TASK DESCRIPTION: Stop at the line that contains "G04 #@! TF.GenerationSoftware,KiCad,Pcbnew,6.0.0*". Until then, set down each line of the records exactly, beginning with the first, and skip pictures.

##########

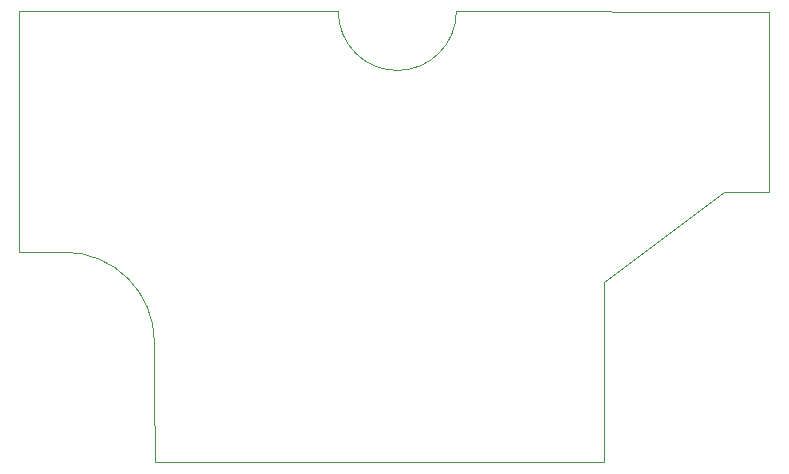
<source format=gm1>
G04 #@! TF.GenerationSoftware,KiCad,Pcbnew,7.0.6*
G04 #@! TF.CreationDate,2023-08-15T03:17:02+01:00*
G04 #@! TF.ProjectId,GalaxyModPCB,47616c61-7879-44d6-9f64-5043422e6b69,rev?*
G04 #@! TF.SameCoordinates,Original*
G04 #@! TF.FileFunction,Profile,NP*
%FSLAX46Y46*%
G04 Gerber Fmt 4.6, Leading zero omitted, Abs format (unit mm)*
G04 Created by KiCad (PCBNEW 7.0.6) date 2023-08-15 03:17:02*
%MOMM*%
%LPD*%
G01*
G04 APERTURE LIST*
G04 #@! TA.AperFunction,Profile*
%ADD10C,0.100000*%
G04 #@! TD*
G04 APERTURE END LIST*
D10*
X137000000Y-51000000D02*
G75*
G03*
X147000000Y-51000000I5000000J0D01*
G01*
X143000000Y-89160000D02*
X159530000Y-89160000D01*
X147000000Y-51000000D02*
X173500000Y-51060000D01*
X110000000Y-51000000D02*
X110000000Y-71380000D01*
X121430000Y-79000000D02*
G75*
G03*
X113810000Y-71380000I-7620000J0D01*
G01*
X121430000Y-83000000D02*
X121430000Y-79000000D01*
X121500000Y-89160000D02*
X143000000Y-89160000D01*
X169690000Y-66300000D02*
X159530000Y-73920000D01*
X121430000Y-83000000D02*
X121500000Y-89160000D01*
X159530000Y-73920000D02*
X159530000Y-89160000D01*
X137000000Y-51000000D02*
X110000000Y-51000000D01*
X173500000Y-66300000D02*
X169690000Y-66300000D01*
X173500000Y-51060000D02*
X173500000Y-66300000D01*
X113810000Y-71380000D02*
X110000000Y-71380000D01*
M02*

</source>
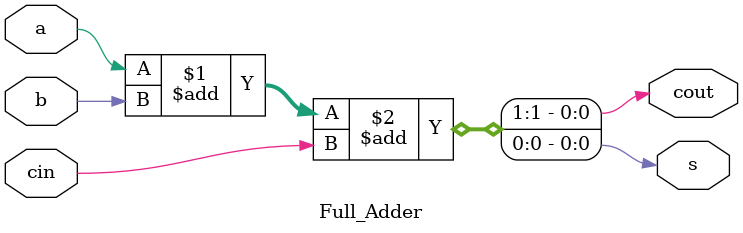
<source format=v>
module part3(LEDR, SW);
	input [9:0] SW;
	output [9:0] LEDR;
	wire [3:0] a, b, s;
	wire [4:0] c;
	
	assign a = SW[7:4];
	assign b = SW[3:0];
	assign c[0] = SW[8];
	
	Full_Adder F0(a[0], b[0], c[0], c[1], s[0]);
	Full_Adder F1(a[1], b[1], c[1], c[2], s[1]);
	Full_Adder F2(a[2], b[2], c[2], c[3], s[2]);
	Full_Adder F3(a[3], b[3], c[3], c[4], s[3]);
	
	assign LEDR [3:0] = s[3:0];
	assign LEDR [4] = c[4];
	assign LEDR [9:5] = 1'b0;
	
endmodule

module Full_Adder(a, b, cin, cout, s);
	
	input a, b, cin;
	output cout, s;
	
	assign {cout, s} = a + b + cin;
	
endmodule
</source>
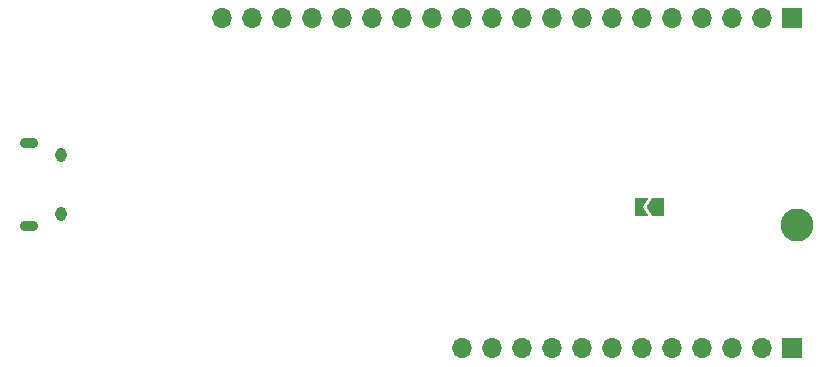
<source format=gbs>
G04 #@! TF.GenerationSoftware,KiCad,Pcbnew,6.0.0*
G04 #@! TF.CreationDate,2022-01-16T15:10:04+01:00*
G04 #@! TF.ProjectId,ESP32 UWB,45535033-3220-4555-9742-2e6b69636164,rev?*
G04 #@! TF.SameCoordinates,Original*
G04 #@! TF.FileFunction,Soldermask,Bot*
G04 #@! TF.FilePolarity,Negative*
%FSLAX46Y46*%
G04 Gerber Fmt 4.6, Leading zero omitted, Abs format (unit mm)*
G04 Created by KiCad (PCBNEW 6.0.0) date 2022-01-16 15:10:04*
%MOMM*%
%LPD*%
G01*
G04 APERTURE LIST*
G04 Aperture macros list*
%AMFreePoly0*
4,1,6,1.000000,0.000000,0.500000,-0.750000,-0.500000,-0.750000,-0.500000,0.750000,0.500000,0.750000,1.000000,0.000000,1.000000,0.000000,$1*%
%AMFreePoly1*
4,1,6,0.500000,-0.750000,-0.650000,-0.750000,-0.150000,0.000000,-0.650000,0.750000,0.500000,0.750000,0.500000,-0.750000,0.500000,-0.750000,$1*%
G04 Aperture macros list end*
%ADD10C,2.800000*%
%ADD11O,1.550000X0.890000*%
%ADD12O,0.950000X1.250000*%
%ADD13R,1.700000X1.700000*%
%ADD14O,1.700000X1.700000*%
%ADD15FreePoly0,180.000000*%
%ADD16FreePoly1,180.000000*%
G04 APERTURE END LIST*
D10*
X178960000Y-108458000D03*
D11*
X113939000Y-108529000D03*
D12*
X116639000Y-102529000D03*
X116639000Y-107529000D03*
D11*
X113939000Y-101529000D03*
D13*
X178562000Y-90932000D03*
D14*
X176022000Y-90932000D03*
X173482000Y-90932000D03*
X170942000Y-90932000D03*
X168402000Y-90932000D03*
X165862000Y-90932000D03*
X163322000Y-90932000D03*
X160782000Y-90932000D03*
X158242000Y-90932000D03*
X155702000Y-90932000D03*
X153162000Y-90932000D03*
X150622000Y-90932000D03*
X148082000Y-90932000D03*
X145542000Y-90932000D03*
X143002000Y-90932000D03*
X140462000Y-90932000D03*
X137922000Y-90932000D03*
X135382000Y-90932000D03*
X132842000Y-90932000D03*
X130302000Y-90932000D03*
D13*
X178562000Y-118872000D03*
D14*
X176022000Y-118872000D03*
X173482000Y-118872000D03*
X170942000Y-118872000D03*
X168402000Y-118872000D03*
X165862000Y-118872000D03*
X163322000Y-118872000D03*
X160782000Y-118872000D03*
X158242000Y-118872000D03*
X155702000Y-118872000D03*
X153162000Y-118872000D03*
X150622000Y-118872000D03*
D15*
X167201100Y-106952655D03*
D16*
X165751100Y-106952655D03*
M02*

</source>
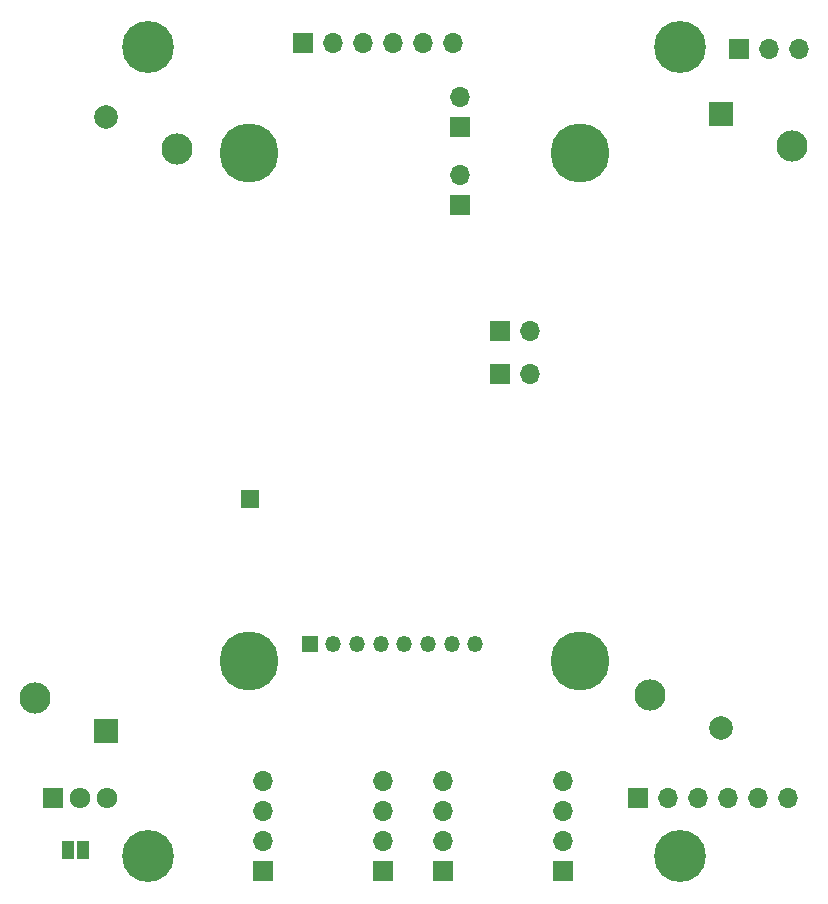
<source format=gbr>
%TF.GenerationSoftware,KiCad,Pcbnew,8.0.5-8.0.5-0~ubuntu22.04.1*%
%TF.CreationDate,2024-09-26T15:57:53+02:00*%
%TF.ProjectId,HB-UNI-SEN-BATT_ATMega1284P_E07-900MM10S_FUEL4EP,48422d55-4e49-42d5-9345-4e2d42415454,1.2*%
%TF.SameCoordinates,Original*%
%TF.FileFunction,Soldermask,Bot*%
%TF.FilePolarity,Negative*%
%FSLAX46Y46*%
G04 Gerber Fmt 4.6, Leading zero omitted, Abs format (unit mm)*
G04 Created by KiCad (PCBNEW 8.0.5-8.0.5-0~ubuntu22.04.1) date 2024-09-26 15:57:53*
%MOMM*%
%LPD*%
G01*
G04 APERTURE LIST*
G04 Aperture macros list*
%AMRoundRect*
0 Rectangle with rounded corners*
0 $1 Rounding radius*
0 $2 $3 $4 $5 $6 $7 $8 $9 X,Y pos of 4 corners*
0 Add a 4 corners polygon primitive as box body*
4,1,4,$2,$3,$4,$5,$6,$7,$8,$9,$2,$3,0*
0 Add four circle primitives for the rounded corners*
1,1,$1+$1,$2,$3*
1,1,$1+$1,$4,$5*
1,1,$1+$1,$6,$7*
1,1,$1+$1,$8,$9*
0 Add four rect primitives between the rounded corners*
20,1,$1+$1,$2,$3,$4,$5,0*
20,1,$1+$1,$4,$5,$6,$7,0*
20,1,$1+$1,$6,$7,$8,$9,0*
20,1,$1+$1,$8,$9,$2,$3,0*%
G04 Aperture macros list end*
%ADD10R,1.350000X1.350000*%
%ADD11O,1.350000X1.350000*%
%ADD12R,1.700000X1.700000*%
%ADD13O,1.700000X1.700000*%
%ADD14R,1.717500X1.800000*%
%ADD15O,1.717500X1.800000*%
%ADD16R,1.000000X1.500000*%
%ADD17C,4.400000*%
%ADD18C,0.700000*%
%ADD19C,2.640000*%
%ADD20C,2.000000*%
%ADD21R,2.000000X2.000000*%
%ADD22C,5.000000*%
%ADD23RoundRect,0.250000X-0.550000X-0.550000X0.550000X-0.550000X0.550000X0.550000X-0.550000X0.550000X0*%
G04 APERTURE END LIST*
D10*
%TO.C,J11*%
X28667000Y21250000D03*
D11*
X30667000Y21250000D03*
X32667000Y21250000D03*
X34667000Y21250000D03*
X36667000Y21250000D03*
X38667000Y21250000D03*
X40667000Y21250000D03*
X42667000Y21250000D03*
%TD*%
D12*
%TO.C,J7*%
X34890000Y1997000D03*
D13*
X34890000Y4537000D03*
X34890000Y7077000D03*
X34890000Y9617000D03*
%TD*%
D12*
%TO.C,J3*%
X44796000Y44097500D03*
D13*
X47336000Y44097500D03*
%TD*%
D12*
%TO.C,J4*%
X44796000Y47780500D03*
D13*
X47336000Y47780500D03*
%TD*%
D12*
%TO.C,J5*%
X56480000Y8220000D03*
D13*
X59020000Y8220000D03*
X61560000Y8220000D03*
X64100000Y8220000D03*
X66640000Y8220000D03*
X69180000Y8220000D03*
%TD*%
D14*
%TO.C,Q1*%
X6950000Y8220000D03*
D15*
X9240000Y8220000D03*
X11530000Y8220000D03*
%TD*%
D12*
%TO.C,J10*%
X64989000Y71656500D03*
D13*
X67529000Y71656500D03*
X70069000Y71656500D03*
%TD*%
D16*
%TO.C,JP1*%
X9500000Y3775000D03*
X8200000Y3775000D03*
%TD*%
D12*
%TO.C,J8*%
X39970000Y1997000D03*
D13*
X39970000Y4537000D03*
X39970000Y7077000D03*
X39970000Y9617000D03*
%TD*%
D17*
%TO.C,H2*%
X60000000Y71750000D03*
D18*
X61800000Y71750000D03*
X61272800Y70477200D03*
X60000000Y69950000D03*
X58727200Y70477200D03*
X58200000Y71750000D03*
X58727200Y73022800D03*
X60000000Y73550000D03*
X61272800Y73022800D03*
%TD*%
D17*
%TO.C,H4*%
X60000000Y3250000D03*
D18*
X61800000Y3250000D03*
X61272800Y1977200D03*
X60000000Y1450000D03*
X58727200Y1977200D03*
X58200000Y3250000D03*
X58727200Y4522800D03*
X60000000Y5050000D03*
X61272800Y4522800D03*
%TD*%
D17*
%TO.C,H1*%
X15000000Y71750000D03*
D18*
X16800000Y71750000D03*
X16272800Y70477200D03*
X15000000Y69950000D03*
X13727200Y70477200D03*
X13200000Y71750000D03*
X13727200Y73022800D03*
X15000000Y73550000D03*
X16272800Y73022800D03*
%TD*%
D17*
%TO.C,H3*%
X15000000Y3250000D03*
D18*
X16800000Y3250000D03*
X16272800Y1977200D03*
X15000000Y1450000D03*
X13727200Y1977200D03*
X13200000Y3250000D03*
X13727200Y4522800D03*
X15000000Y5050000D03*
X16272800Y4522800D03*
%TD*%
D19*
%TO.C,BT2*%
X5425000Y16650000D03*
X17415000Y63130000D03*
D20*
X11420000Y65890000D03*
D21*
X11420000Y13900000D03*
%TD*%
D12*
%TO.C,J12*%
X28070100Y72139100D03*
D13*
X30610100Y72139100D03*
X33150100Y72139100D03*
X35690100Y72139100D03*
X38230100Y72139100D03*
X40770100Y72139100D03*
%TD*%
D19*
%TO.C,BT1*%
X69485000Y63390000D03*
X57495000Y16910000D03*
D20*
X63490000Y14150000D03*
D21*
X63490000Y66140000D03*
%TD*%
D12*
%TO.C,J1*%
X41400000Y64989000D03*
D13*
X41400000Y67529000D03*
%TD*%
D12*
%TO.C,J6*%
X24730000Y2000000D03*
D13*
X24730000Y4540000D03*
X24730000Y7080000D03*
X24730000Y9620000D03*
%TD*%
D12*
%TO.C,J2*%
X41400000Y58385000D03*
D13*
X41400000Y60925000D03*
%TD*%
D12*
%TO.C,J9*%
X50130000Y2000000D03*
D13*
X50130000Y4540000D03*
X50130000Y7080000D03*
X50130000Y9620000D03*
%TD*%
D22*
%TO.C,H5*%
X23510800Y62800000D03*
%TD*%
%TO.C,H6*%
X23510800Y19800000D03*
%TD*%
%TO.C,H7*%
X51510800Y62800000D03*
%TD*%
%TO.C,H8*%
X51510800Y19800000D03*
%TD*%
D23*
%TO.C,AE1*%
X23622000Y33477200D03*
%TD*%
M02*

</source>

##########

PROBLEM SOLUTION:
<source format=gm1>
G04 #@! TF.GenerationSoftware,KiCad,Pcbnew,7.0.6*
G04 #@! TF.CreationDate,2023-08-15T03:17:02+01:00*
G04 #@! TF.ProjectId,GalaxyModPCB,47616c61-7879-44d6-9f64-5043422e6b69,rev?*
G04 #@! TF.SameCoordinates,Original*
G04 #@! TF.FileFunction,Profile,NP*
%FSLAX46Y46*%
G04 Gerber Fmt 4.6, Leading zero omitted, Abs format (unit mm)*
G04 Created by KiCad (PCBNEW 7.0.6) date 2023-08-15 03:17:02*
%MOMM*%
%LPD*%
G01*
G04 APERTURE LIST*
G04 #@! TA.AperFunction,Profile*
%ADD10C,0.100000*%
G04 #@! TD*
G04 APERTURE END LIST*
D10*
X137000000Y-51000000D02*
G75*
G03*
X147000000Y-51000000I5000000J0D01*
G01*
X143000000Y-89160000D02*
X159530000Y-89160000D01*
X147000000Y-51000000D02*
X173500000Y-51060000D01*
X110000000Y-51000000D02*
X110000000Y-71380000D01*
X121430000Y-79000000D02*
G75*
G03*
X113810000Y-71380000I-7620000J0D01*
G01*
X121430000Y-83000000D02*
X121430000Y-79000000D01*
X121500000Y-89160000D02*
X143000000Y-89160000D01*
X169690000Y-66300000D02*
X159530000Y-73920000D01*
X121430000Y-83000000D02*
X121500000Y-89160000D01*
X159530000Y-73920000D02*
X159530000Y-89160000D01*
X137000000Y-51000000D02*
X110000000Y-51000000D01*
X173500000Y-66300000D02*
X169690000Y-66300000D01*
X173500000Y-51060000D02*
X173500000Y-66300000D01*
X113810000Y-71380000D02*
X110000000Y-71380000D01*
M02*

</source>
<source format=v>
module part3(LEDR, SW);
	input [9:0] SW;
	output [9:0] LEDR;
	wire [3:0] a, b, s;
	wire [4:0] c;
	
	assign a = SW[7:4];
	assign b = SW[3:0];
	assign c[0] = SW[8];
	
	Full_Adder F0(a[0], b[0], c[0], c[1], s[0]);
	Full_Adder F1(a[1], b[1], c[1], c[2], s[1]);
	Full_Adder F2(a[2], b[2], c[2], c[3], s[2]);
	Full_Adder F3(a[3], b[3], c[3], c[4], s[3]);
	
	assign LEDR [3:0] = s[3:0];
	assign LEDR [4] = c[4];
	assign LEDR [9:5] = 1'b0;
	
endmodule

module Full_Adder(a, b, cin, cout, s);
	
	input a, b, cin;
	output cout, s;
	
	assign {cout, s} = a + b + cin;
	
endmodule
</source>
<source format=gbs>
G04 #@! TF.GenerationSoftware,KiCad,Pcbnew,6.0.0*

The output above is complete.